Goal a:
Reproduce the Big Bang passage from "We have to be" to "long time ago.", changing "6,000" to "10,000".

Text to read:
* BEGIN *

I’ve talked about this numerous times before, and I’ll link to some of those in the podcast transcript. I’m okay with listening and looking at what scientific evidence points to in terms of the age of the Universe because I don’t think the Bible speaks to that. However, God is very clear that, in the beginning, he created the heavens and the earth, so do I believe everything is old? Yes. Do I believe God created it all? Yes, and I think both of those square nicely with what scripture says and also what it leaves open.
God has spoken in his word and he has spoken through his works in nature. I remember the Psalm, that, “The heavens declare the glory of God; in Romans 1, that, “People are without excuse because God has revealed his eternal power and divine nature in the created world,” so the natural world testifies to the fact that there is a God who created it, and this is why, in Romans 1, Paul says that, “The chief sin is that people do not worship him or give him thanks, and they can know that they should do this, and they do know that they should do this because creation exists and points to its creator,” but while I’m okay with, and I do believe that the Universe is old because God has given us science as a tool to learn about the world, this doesn’t mean that somehow God didn’t create it.
We have to be careful both as Christians and if you’re listening as a non-Christian not to think that all Christians believe that God created everything 6,000 years ago. There are a large number who believe that God created everything billions of years ago and yet still also affirm that evolution, at least this macro view of evolution, the Neo-Darwinian synthesis is false, so that’s just the first thing I want to get off the table. I’m going to attack this question from the belief that God did create everything, that the cause of everything coming into existence at the Big Bang was God, and I do believe that happened a long time ago.
Now, the next little point I want to make is, at the very beginning of this, the gentleman writing the article says, “The Big Bang is regarded by some as the beginning and by others as a change of state,” I’m going to be responding to this in response to the beginning view, not a change of state. If someone wants to believe that the Universe is eternally old, perhaps we’ll talk about that at another time. I think that’s deeply problematic, so I’m going to be talking about this question from the perspective of the fact that the beginning of everything is what we call the Big Bang, or at least what many people call the Big Bang.

* END *

Input material:
* BEGIN *

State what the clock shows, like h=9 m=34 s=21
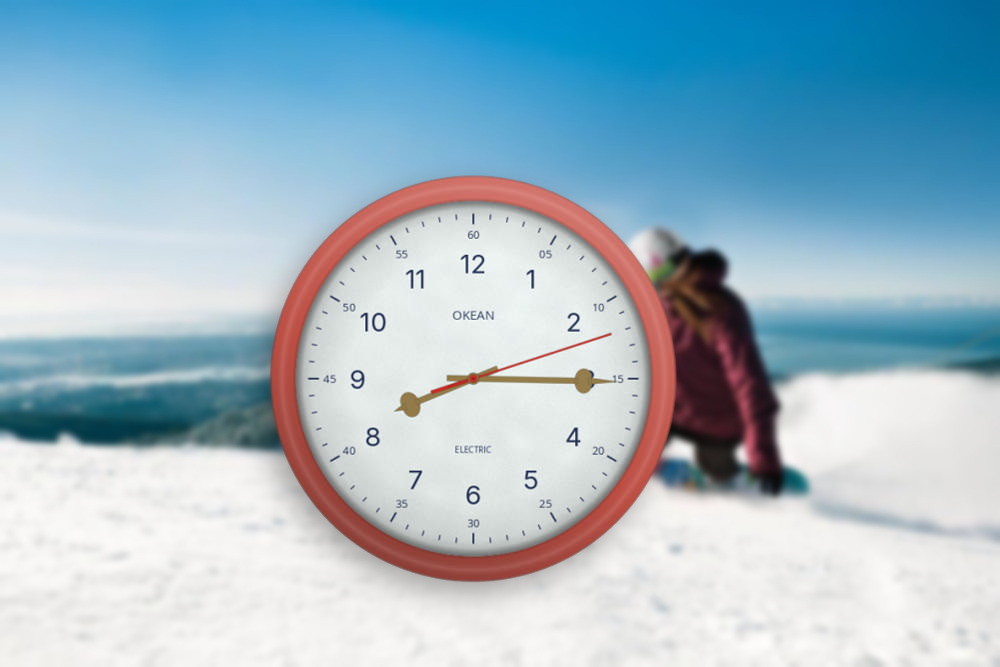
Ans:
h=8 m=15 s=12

* END *
* BEGIN *

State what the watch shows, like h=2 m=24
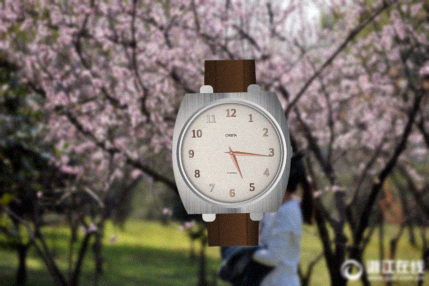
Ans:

* END *

Goal b:
Return each line of the entries that contains the word "like".

Answer a:
We have to be careful both as Christians and if you’re listening as a non-Christian not to think that all Christians believe that God created everything 10,000 years ago. There are a large number who believe that God created everything billions of years ago and yet still also affirm that evolution, at least this macro view of evolution, the Neo-Darwinian synthesis is false, so that’s just the first thing I want to get off the table. I’m going to attack this question from the belief that God did create everything, that the cause of everything coming into existence at the Big Bang was God, and I do believe that happened a long time ago.

Answer b:
State what the clock shows, like h=9 m=34 s=21
State what the watch shows, like h=2 m=24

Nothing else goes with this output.